* How to complete this task
Count the lines in the rows below that contain the string "parasols", matching case exactly. Reply with the number alone.

[Page-level text extractions]
BEGIN
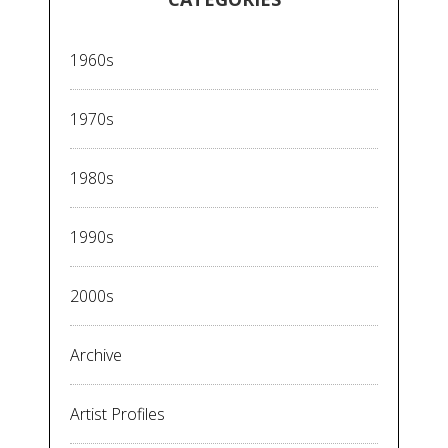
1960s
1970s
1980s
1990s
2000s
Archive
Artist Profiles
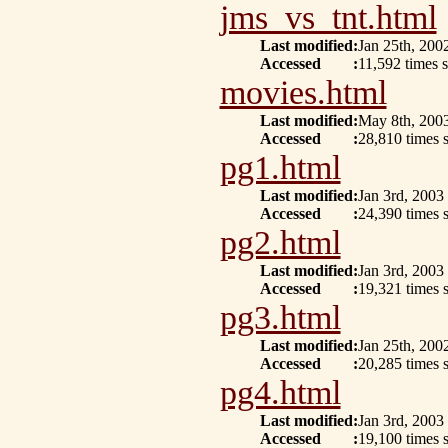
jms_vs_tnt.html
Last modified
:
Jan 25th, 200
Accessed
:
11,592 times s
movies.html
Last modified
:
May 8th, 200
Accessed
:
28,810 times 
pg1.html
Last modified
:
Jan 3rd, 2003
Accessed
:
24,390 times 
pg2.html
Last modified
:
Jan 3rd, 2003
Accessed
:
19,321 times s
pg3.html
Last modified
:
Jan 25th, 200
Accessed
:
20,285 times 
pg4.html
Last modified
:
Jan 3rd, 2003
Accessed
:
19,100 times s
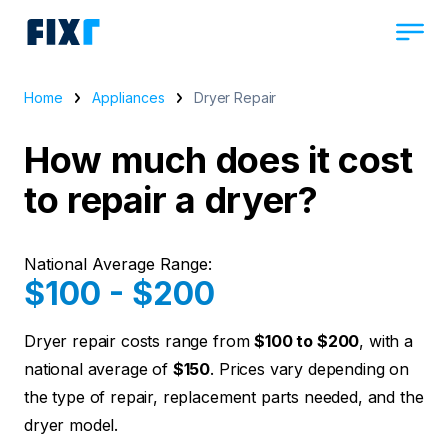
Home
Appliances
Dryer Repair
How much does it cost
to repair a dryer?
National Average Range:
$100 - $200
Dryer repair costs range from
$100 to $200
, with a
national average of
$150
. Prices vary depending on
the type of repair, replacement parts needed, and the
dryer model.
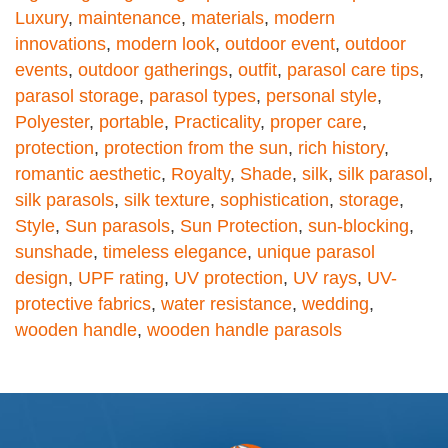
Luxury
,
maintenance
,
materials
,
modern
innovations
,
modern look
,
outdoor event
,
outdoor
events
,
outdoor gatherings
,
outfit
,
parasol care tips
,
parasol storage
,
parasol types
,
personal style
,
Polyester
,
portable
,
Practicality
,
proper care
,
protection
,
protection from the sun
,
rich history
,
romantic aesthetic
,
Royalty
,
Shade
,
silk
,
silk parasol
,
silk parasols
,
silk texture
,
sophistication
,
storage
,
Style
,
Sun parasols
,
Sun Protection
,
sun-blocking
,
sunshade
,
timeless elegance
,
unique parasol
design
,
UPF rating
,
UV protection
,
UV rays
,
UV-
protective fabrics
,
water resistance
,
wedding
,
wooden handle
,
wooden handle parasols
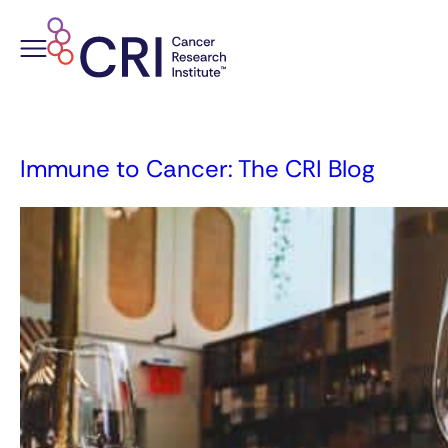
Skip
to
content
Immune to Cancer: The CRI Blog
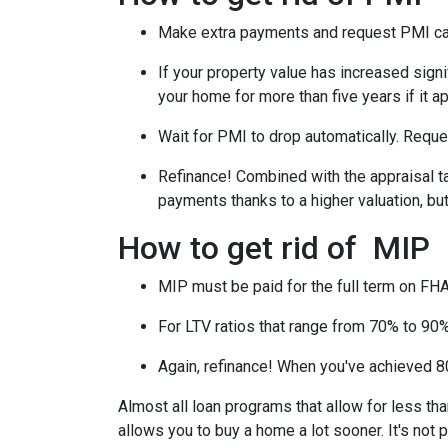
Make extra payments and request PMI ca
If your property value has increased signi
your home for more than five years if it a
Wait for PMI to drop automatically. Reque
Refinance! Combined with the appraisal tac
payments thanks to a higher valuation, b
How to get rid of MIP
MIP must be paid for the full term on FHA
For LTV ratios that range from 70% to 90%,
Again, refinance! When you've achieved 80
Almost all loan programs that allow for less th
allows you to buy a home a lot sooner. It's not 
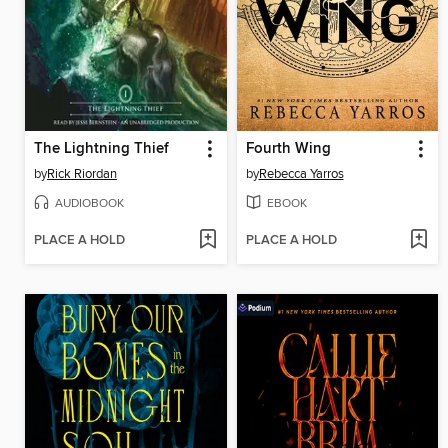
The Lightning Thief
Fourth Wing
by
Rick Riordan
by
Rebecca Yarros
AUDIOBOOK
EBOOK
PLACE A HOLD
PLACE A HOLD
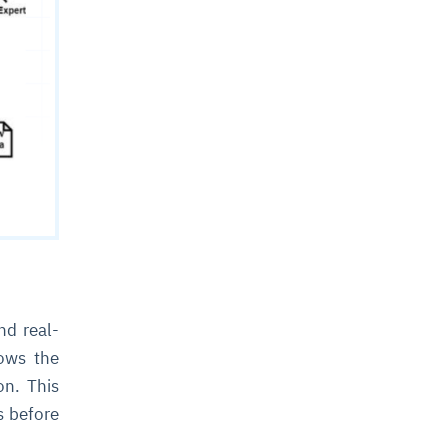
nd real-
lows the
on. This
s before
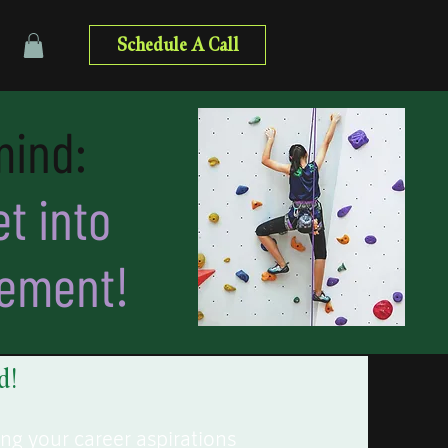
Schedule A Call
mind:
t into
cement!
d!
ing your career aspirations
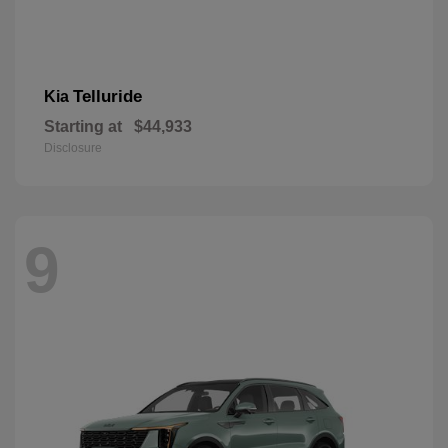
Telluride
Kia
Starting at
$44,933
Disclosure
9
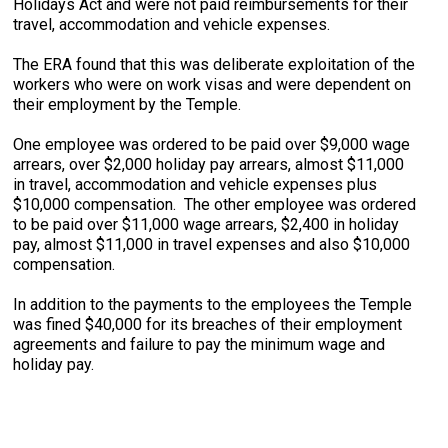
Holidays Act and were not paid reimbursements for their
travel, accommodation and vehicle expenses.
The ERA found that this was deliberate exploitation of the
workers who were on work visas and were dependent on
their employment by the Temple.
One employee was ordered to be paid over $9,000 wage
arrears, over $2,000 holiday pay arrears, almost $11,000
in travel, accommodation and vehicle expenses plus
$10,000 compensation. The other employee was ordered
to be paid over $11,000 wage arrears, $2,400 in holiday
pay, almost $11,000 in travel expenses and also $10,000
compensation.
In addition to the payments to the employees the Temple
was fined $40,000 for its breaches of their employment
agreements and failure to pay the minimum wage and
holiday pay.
END
BEGIN
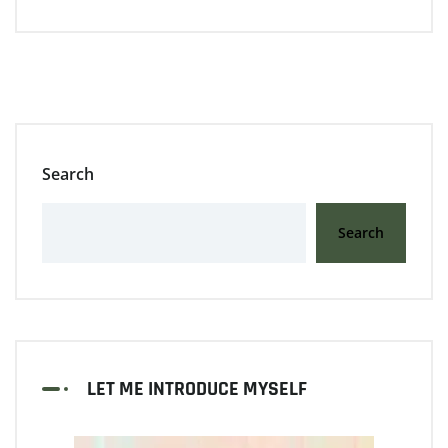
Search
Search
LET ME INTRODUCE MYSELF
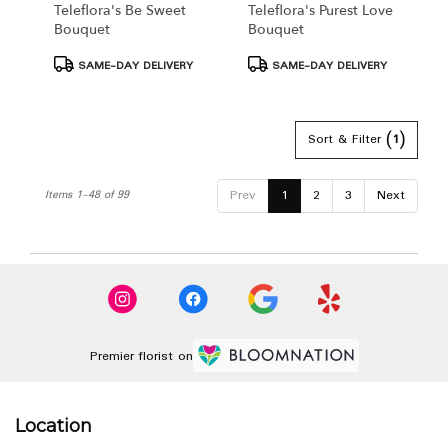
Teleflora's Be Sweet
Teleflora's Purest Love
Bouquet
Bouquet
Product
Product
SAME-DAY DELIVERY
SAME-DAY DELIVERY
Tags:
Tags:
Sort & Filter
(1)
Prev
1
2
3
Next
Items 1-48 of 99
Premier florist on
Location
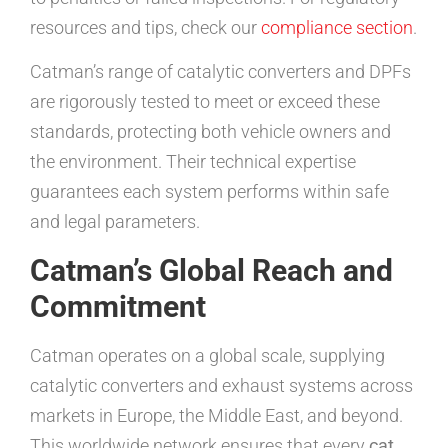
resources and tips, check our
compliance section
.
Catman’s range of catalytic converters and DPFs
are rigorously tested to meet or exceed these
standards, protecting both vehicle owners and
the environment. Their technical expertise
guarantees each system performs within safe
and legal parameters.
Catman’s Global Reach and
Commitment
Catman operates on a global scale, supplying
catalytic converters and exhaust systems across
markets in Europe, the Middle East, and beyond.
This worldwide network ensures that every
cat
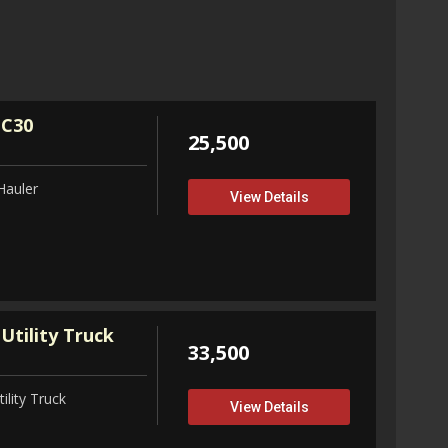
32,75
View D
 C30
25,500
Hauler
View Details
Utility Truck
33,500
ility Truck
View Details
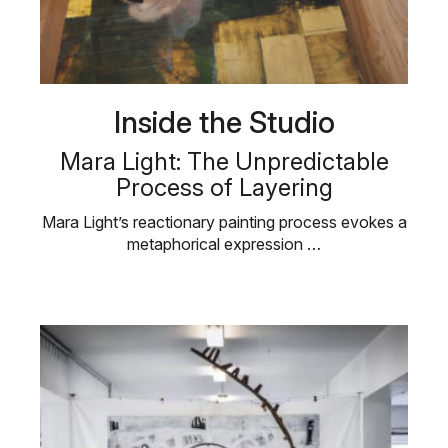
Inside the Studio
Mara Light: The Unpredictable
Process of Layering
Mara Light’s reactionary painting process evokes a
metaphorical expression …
END
BEGIN
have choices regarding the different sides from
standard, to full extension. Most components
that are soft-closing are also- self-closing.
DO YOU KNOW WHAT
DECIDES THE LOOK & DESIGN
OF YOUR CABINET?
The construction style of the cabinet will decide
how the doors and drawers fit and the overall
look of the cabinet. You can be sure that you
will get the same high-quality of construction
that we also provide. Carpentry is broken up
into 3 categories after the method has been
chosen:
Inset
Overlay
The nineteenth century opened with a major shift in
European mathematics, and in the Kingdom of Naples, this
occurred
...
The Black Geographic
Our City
END
* Task output
3